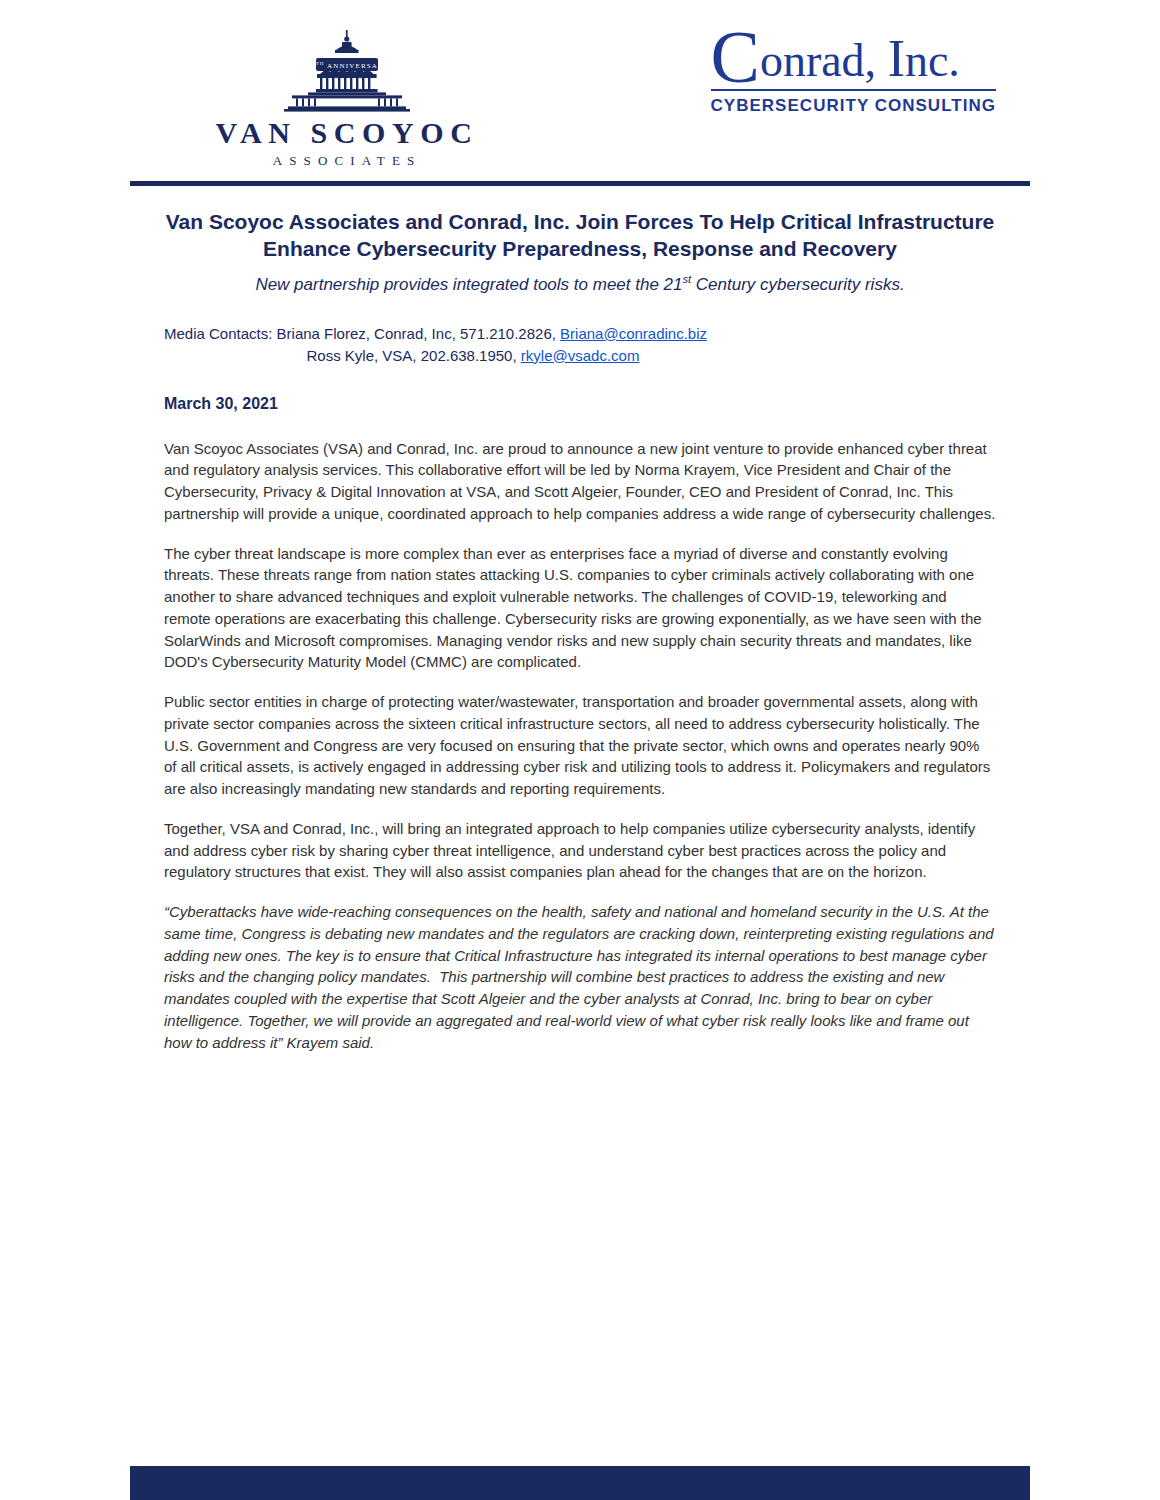30TH ANNIVERSARY
VAN SCOYOC
ASSOCIATES
Conrad, Inc.
CYBERSECURITY CONSULTING
Van Scoyoc Associates and Conrad, Inc. Join Forces To Help Critical Infrastructure Enhance Cybersecurity Preparedness, Response and Recovery
New partnership provides integrated tools to meet the 21st Century cybersecurity risks.
Media Contacts: Briana Florez, Conrad, Inc, 571.210.2826, Briana@conradinc.biz Ross Kyle, VSA, 202.638.1950, rkyle@vsadc.com
March 30, 2021
Van Scoyoc Associates (VSA) and Conrad, Inc. are proud to announce a new joint venture to provide enhanced cyber threat and regulatory analysis services. This collaborative effort will be led by Norma Krayem, Vice President and Chair of the Cybersecurity, Privacy & Digital Innovation at VSA, and Scott Algeier, Founder, CEO and President of Conrad, Inc. This partnership will provide a unique, coordinated approach to help companies address a wide range of cybersecurity challenges.
The cyber threat landscape is more complex than ever as enterprises face a myriad of diverse and constantly evolving threats. These threats range from nation states attacking U.S. companies to cyber criminals actively collaborating with one another to share advanced techniques and exploit vulnerable networks. The challenges of COVID-19, teleworking and remote operations are exacerbating this challenge. Cybersecurity risks are growing exponentially, as we have seen with the SolarWinds and Microsoft compromises. Managing vendor risks and new supply chain security threats and mandates, like DOD's Cybersecurity Maturity Model (CMMC) are complicated.
Public sector entities in charge of protecting water/wastewater, transportation and broader governmental assets, along with private sector companies across the sixteen critical infrastructure sectors, all need to address cybersecurity holistically. The U.S. Government and Congress are very focused on ensuring that the private sector, which owns and operates nearly 90% of all critical assets, is actively engaged in addressing cyber risk and utilizing tools to address it. Policymakers and regulators are also increasingly mandating new standards and reporting requirements.
Together, VSA and Conrad, Inc., will bring an integrated approach to help companies utilize cybersecurity analysts, identify and address cyber risk by sharing cyber threat intelligence, and understand cyber best practices across the policy and regulatory structures that exist. They will also assist companies plan ahead for the changes that are on the horizon.
“Cyberattacks have wide-reaching consequences on the health, safety and national and homeland security in the U.S. At the same time, Congress is debating new mandates and the regulators are cracking down, reinterpreting existing regulations and adding new ones. The key is to ensure that Critical Infrastructure has integrated its internal operations to best manage cyber risks and the changing policy mandates. This partnership will combine best practices to address the existing and new mandates coupled with the expertise that Scott Algeier and the cyber analysts at Conrad, Inc. bring to bear on cyber intelligence. Together, we will provide an aggregated and real-world view of what cyber risk really looks like and frame out how to address it” Krayem said.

______

For this listing, copy out every line that includes the word "also".

Public sector entities in charge of protecting water/wastewater, transportation and broader governmental assets, along with private sector companies across the sixteen critical infrastructure sectors, all need to address cybersecurity holistically. The U.S. Government and Congress are very focused on ensuring that the private sector, which owns and operates nearly 90% of all critical assets, is actively engaged in addressing cyber risk and utilizing tools to address it. Policymakers and regulators are also increasingly mandating new standards and reporting requirements.
Together, VSA and Conrad, Inc., will bring an integrated approach to help companies utilize cybersecurity analysts, identify and address cyber risk by sharing cyber threat intelligence, and understand cyber best practices across the policy and regulatory structures that exist. They will also assist companies plan ahead for the changes that are on the horizon.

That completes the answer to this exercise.